My heart is broken. Like it was made of glass and someone took a rock and just beat it

until it was in pieces so small they couldn’t break any farther. They could just feel pain.

I cannot move. I sit at my desk in the hopes that I will do something. That I will write something. But instead of words. Done out by hand onto my notepad instead I just feel my body slowly falling forward. Instead of words it’s just everything gets blurry and I lean forward, bent over my knees and just hurt.


I haven’t eaten. All day I sit at my desk and flux between moments bent over and aching and moments sitting up, in front of a blank page, staring into the wall and waiting for something to happen on it and inside me hating me for not being able to get myself to write.

You fell in love with me for my poems.


Childrens’ poems about animals in funny outfits or or or they had cute occupations or or little habits that I used to write when I was in high school and then I went to college and for the first time I shared them.

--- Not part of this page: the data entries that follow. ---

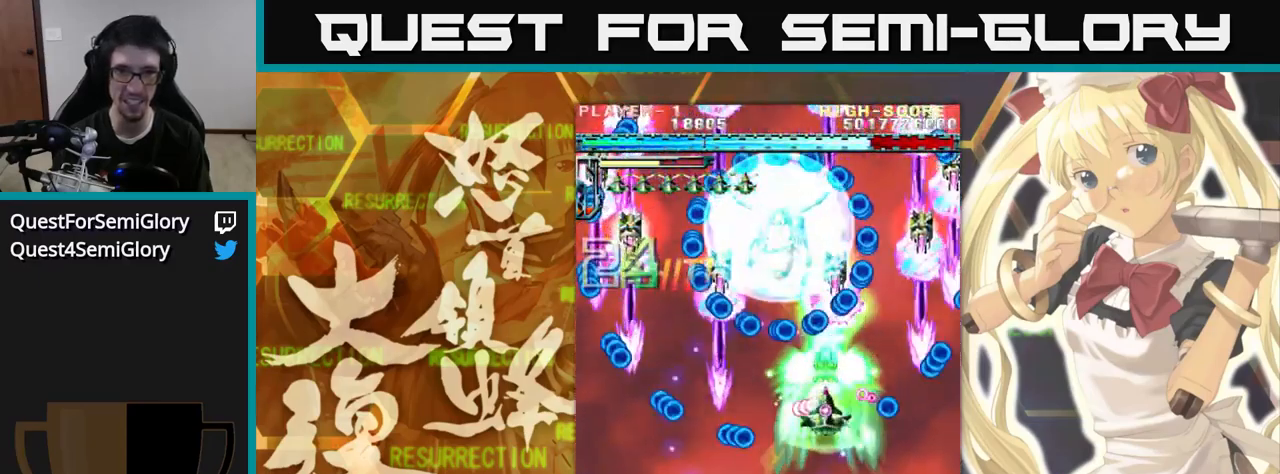
{"dt_ms": 500, "buttons": [], "left_stick": "up", "events": [[200, "left_stick", "up-left"], [383, "left_stick", "up"]]}
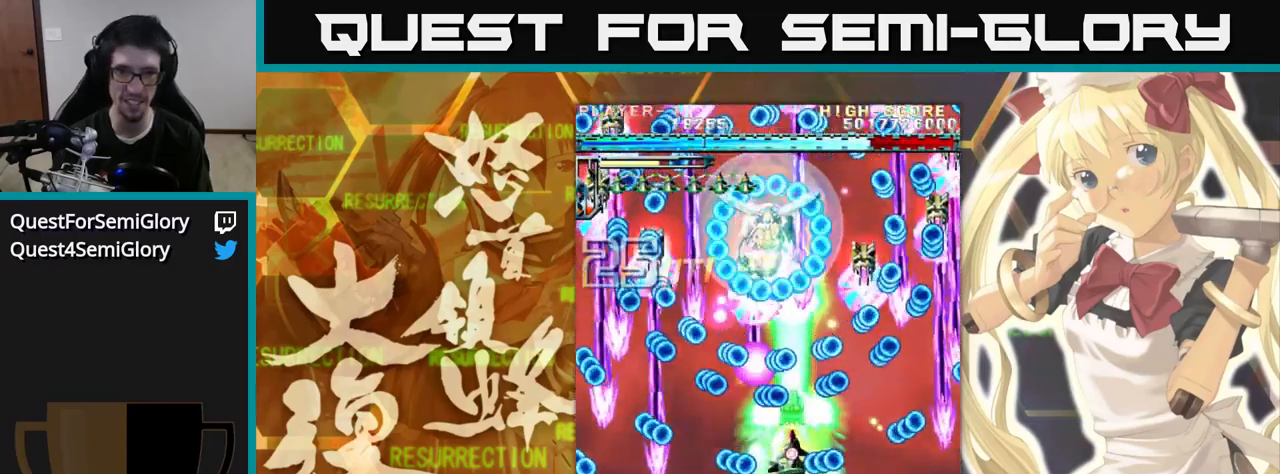
{"dt_ms": 1000, "buttons": [], "left_stick": "up"}
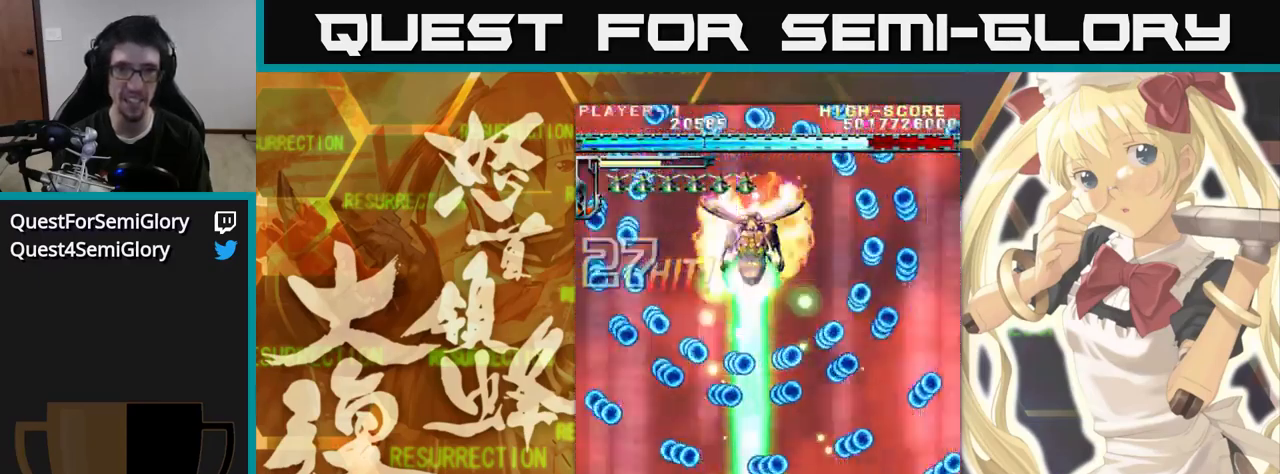
{"dt_ms": 500, "buttons": [], "left_stick": "up", "events": []}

With professors and with classmates and sometimes I would take them to the coffee shop that we all went to and I would read them there. To the coffee shop where other young writers were waxing anger about being young and being broke and being and love and being heartbroken and sex and God and the government and feelings, little feelings that people that age are having for the first time about trust and about selfishness and about loneliness and about insecurity and about their parents and about lust and about.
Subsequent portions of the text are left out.